Tate’s Tips
A Series of Reflections on growing grass for forage
Issue 1.
An introduction
As a lifelong stockman who has worked in some phase of agriculture for all of my working life, and now celebrating ten years in working in conservation, grass and forage have always been an important aspect of my life. In the early years it was something I took for granted. In the middle years it was something to be nurtured and improved and like everyone else I sought miracle cures and magical species to solve our forage problems.
Here in recent years I have finally come to the realization that we actually know very little about grass around here. Spoiled by normally abundant rainfall, to the tune of 42 inches per year on average, we have culturally adapted to the mismanagement of our forage resources.
As I look down the barrel of the 22nd anniversary of my 39th birthday and as I walked through the pasture checking calving cows for new babies, I observed the grass in the pasture and I reflected on how much I had learned about grass in the last few years and how much I still did not know. This general reflection is normal at this stage of life and is broad in spectrum, but I will try to remain relevant to forage.
It occurred to me that so much of the conventional wisdom that I had accumulated in my life, particularly in the area of growing grass, was of significantly less value than the souvenirs the grazing cattle had left in their wake. I had an epiphany of sorts. I have always viewed myself as having a different paradigm, but did I really. My answer was no……but I needed a different one.

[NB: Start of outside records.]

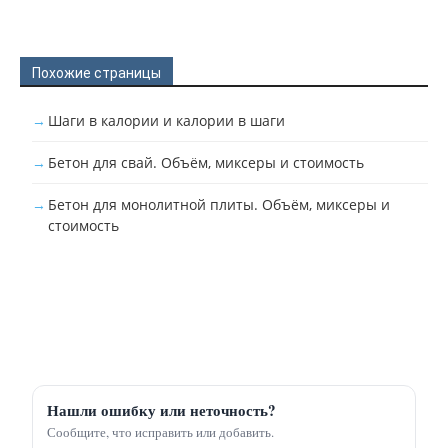
Похожие страницы
Шаги в калории и калории в шаги
Бетон для свай. Объём, миксеры и стоимость
Бетон для монолитной плиты. Объём, миксеры и
стоимость
Нашли ошибку или неточность?
Сообщите, что исправить или добавить.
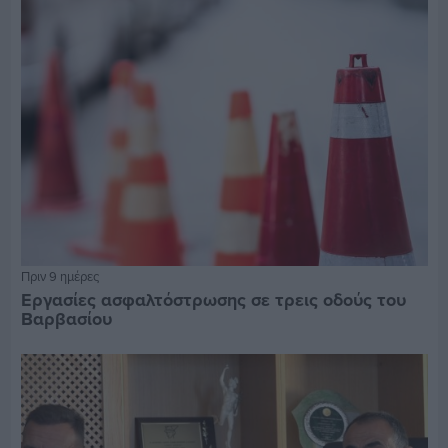
Πριν 9 ημέρες
Εργασίες ασφαλτόστρωσης σε τρεις οδούς του
Βαρβασίου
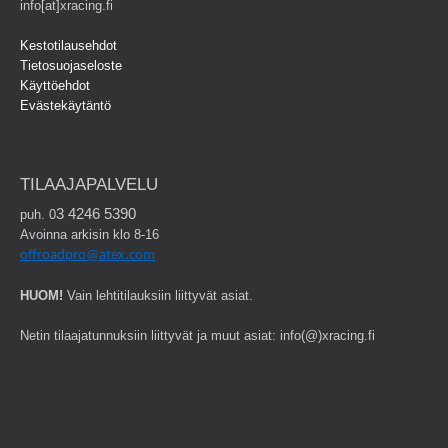
info[at]xracing.fi
Kestotilausehdot
Tietosuojaseloste
Käyttöehdot
Evästekäytäntö
TILAAJAPALVELU
3 4246 5390
puh. 0
Avoinna arkisin klo 8-16
offroadpro@atex.com
HUOM!
Vain lehtitilauksiin liittyvät asiat.
Netin tilaajatunnuksiin liittyvät ja muut asiat: info(@)xracing.fi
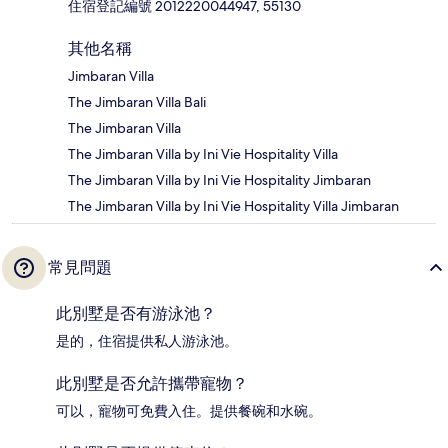
住宿登記編號 2012220044947, 55130
其他名稱
Jimbaran Villa
The Jimbaran Villa Bali
The Jimbaran Villa
The Jimbaran Villa by Ini Vie Hospitality Villa
The Jimbaran Villa by Ini Vie Hospitality Jimbaran
The Jimbaran Villa by Ini Vie Hospitality Villa Jimbaran
常見問題
此別墅是否有游泳池？
是的，住宿提供私人游泳池。
此別墅是否允許攜帶寵物？
可以，寵物可免費入住。提供餐碗和水碗。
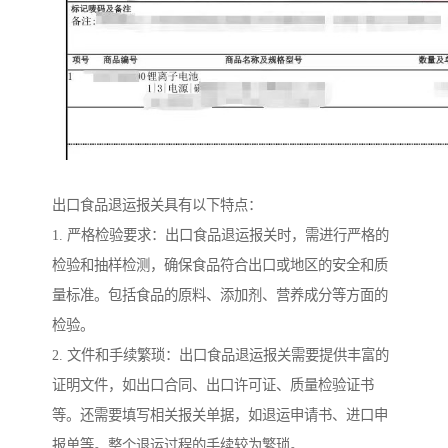
出口食品退运报关具有以下特点：
1. 严格检验要求：出口食品退运报关时，需进行严格的
检验和抽样检测，确保食品符合出口或地区的安全和质
量标准。包括食品的原料、添加剂、营养成分等方面的
检验。
2. 文件和手续繁琐：出口食品退运报关需要提供丰富的
证明文件，如出口合同、出口许可证、质量检验证书
等。还需要填写相关报关单据，如退运申请书、进口申
报单等。整个退运过程的手续较为繁琐。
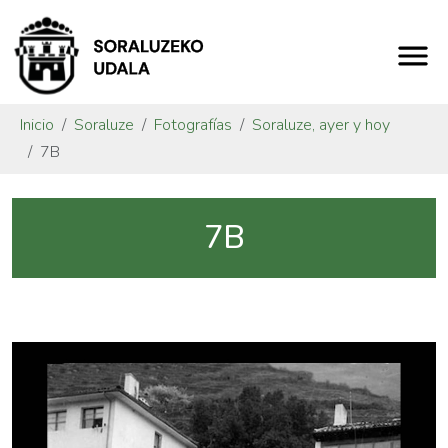
Inicio
Soraluze
Fotografías
Soraluze, ayer y hoy
7B
7B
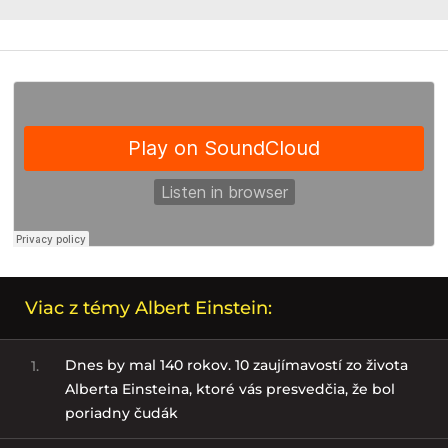
Viac z témy Albert Einstein:
Dnes by mal 140 rokov. 10 zaujímavostí zo života
1.
Alberta Einsteina, ktoré vás presvedčia, že bol
poriadny čudák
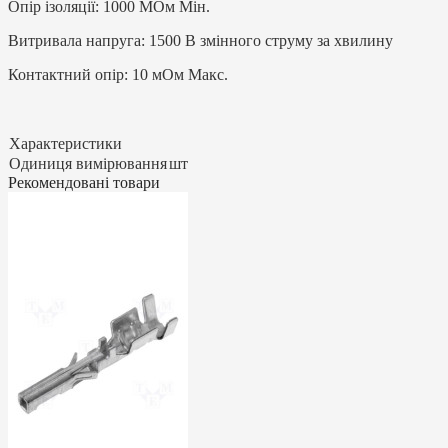
Опір ізоляції: 1000 МОм Мін.
Витривала напруга: 1500 В змінного струму за хвилину
Контактний опір: 10 мОм Макс.
Характеристики
Одиниця вимірювання
шт
Рекомендовані товари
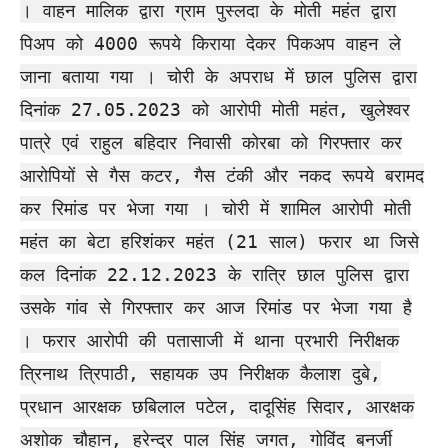
। वाहन मालिक द्वारा ग्राम पुस्लदा के मोती महंत द्वारा
पिअप को 4000 रूपये किराया देकर पिकअप वाहन ले
जाना बताया गया । चोरी के अपराध में छाल पुलिस द्वारा
दिनांक 27.05.2023 को आरोपी मोती महंत, खुलेश्वर
पात्रे एवं राहुल बहिदार निवासी कोरबा को गिरफ्तार कर
आरोपियों से गैस कटर, गैस टंकी और नकद रूपये बरामद
कर रिमांड पर भेजा गया । चोरी में शामिल आरोपी मोती
महंत का बेटा हरिशंकर महंत (21 साल) फरार था जिसे
कल दिनांक 22.12.2023 के रात्रि छाल पुलिस द्वारा
उसके गांव से गिरफ्तार कर आज रिमांड पर भेजा गया है
। फरार आरोपी की पतासाजी में थाना प्रभारी निरीक्षक
त्रिनाथ त्रिपाठी, सहायक उप निरीक्षक कैलाश दुबे,
प्रधान आरक्षक छबिलाल पटेल, दादूसिंह सिदार, आरक्षक
अशोक चौहान, हरेन्द्र पाल सिंह जगत, गोविंद बनर्जी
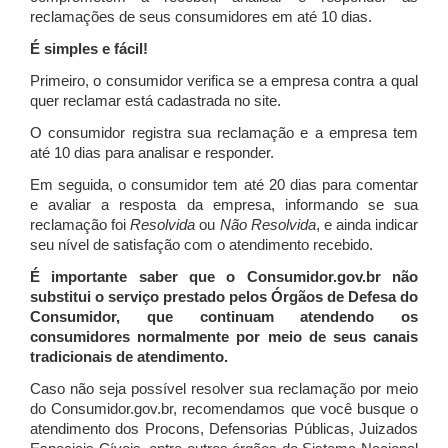
reclamações de seus consumidores em até 10 dias.
É simples e fácil!
Primeiro, o consumidor verifica se a empresa contra a qual
quer reclamar está cadastrada no site.
O consumidor registra sua reclamação e a empresa tem
até 10 dias para analisar e responder.
Em seguida, o consumidor tem até 20 dias para comentar
e avaliar a resposta da empresa, informando se sua
reclamação foi
Resolvida
ou
Não Resolvida
, e ainda indicar
seu nível de satisfação com o atendimento recebido.
É importante saber que o Consumidor.gov.br não
substitui o serviço prestado pelos Órgãos de Defesa do
Consumidor, que continuam atendendo os
consumidores normalmente por meio de seus canais
tradicionais de atendimento.
Caso não seja possível resolver sua reclamação por meio
do Consumidor.gov.br, recomendamos que você busque o
atendimento dos Procons, Defensorias Públicas, Juizados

I have been raised for nearly all of my life in the area of post World War 2 national prosperity and production driven agriculture. Let me be abundantly clear here. The prosperity was national and general and not particularly agricultural. For decades the farm commodity prices have stayed low and farmers had to be more productive and get greater yields and farm more acres to manage to cover the costs and stay in business.
Our whole agricultural system has been geared toward greater productivity in every aspect my entire life. Cheap commercial fertilizer has facilitated this drive toward ever increasing production goals. Sustainability was only mentioned in macro terms of sustaining agriculture and seldom in sustaining anything at the cost of lower production.
For some this gave rise to the organic movement which in and of itself is a good thing, but in my view the practitioners have gotten caught up in a cycle of certification and marketing lingo and a competition of who is more organic than whom. The tight “organic” standards and certification criteria have given rise to the “all natural” category of products.
But I digress. My intention is to discuss principles of agronomic grass production and to address needed changes brought about by the economy and production needs. When the phone rings today and folks ask advice in improving a pasture, if I give the same answers I gave a couple of years ago, I need to be prepared to give audio CPR over the phone as the standard advice of a few years ago can be grab your chest and protect your wallet expensive today. What I hope to do here is to create a series of articles that we can post on line as a resource to use in thinking about forage production and livestock management. I don’t have much of a plan, but that is my nature. I am a seat of the pants kind of guy who has had so many plans kicked out from under him that I now prefer to go with the flow and using the old army lingo, improvise, adapt and overcome and survive.
Generally I want to discuss elements of production, species and varieties of plants and animals, natural factors, unnatural factors, livestock management, and production techniques.
The first and most important topic will be basic plant physiology. All of this work is intended to be in layman’s terms so that I can understand it. Occasionally I may site scientific work which has been interpreted for me by the scholars of forage in my life. I will also digress from scientific knowledge at times and give the unique perspective of the life experience of a beat up old cowboy, because my focus will be on sustainability rather than production and most research is production oriented.
It occurs to me that you may have asked yourself by now, “Exactly what qualifies this yahoo to even address the topic?”
The answer is nothing in particular. I am the son of the son of the son of a farmer. One of my earliest recollections was of riding the mule as my daddy cultivated the family garden plot. Who among you today has a garden plot of sufficient size to require a mule for cultivations? I also recall riding that mule once in a runaway after plowing up a bees nest. Well I rode him for a ways anyway before I hit the ground.
I was raised by a Strawberry Roan horse named Miss Lucy who instilled in me a love for large animals which led to living my life through agricultural pursuits.
I have a B.S in Animal Science from Virginia Tech.
I have been in the Registered Angus business in one way or another for over 34 years now.
While we have sold most of the herd, I still have few to keep me broke and honest.
A member and past president of the Va BCIA, member of the Culpeper BCIA Bull Test committee, life member of the American Angus Association, member of numerous horse organizations including the Virginia Horse Council.
I am an NRCS certified level I conservation planner.
I am a certified nutrient management planner and scheduled to take the course and test for the new turf grass and landscape certification as well.
Back in the day before round balers, I was the machine of choice for hay movement.
I currently lay unverified claim to owning the prettiest Gray PMU rescue in Hanover County
In general I am an old man with opinions, and I am not afraid to share ‘em.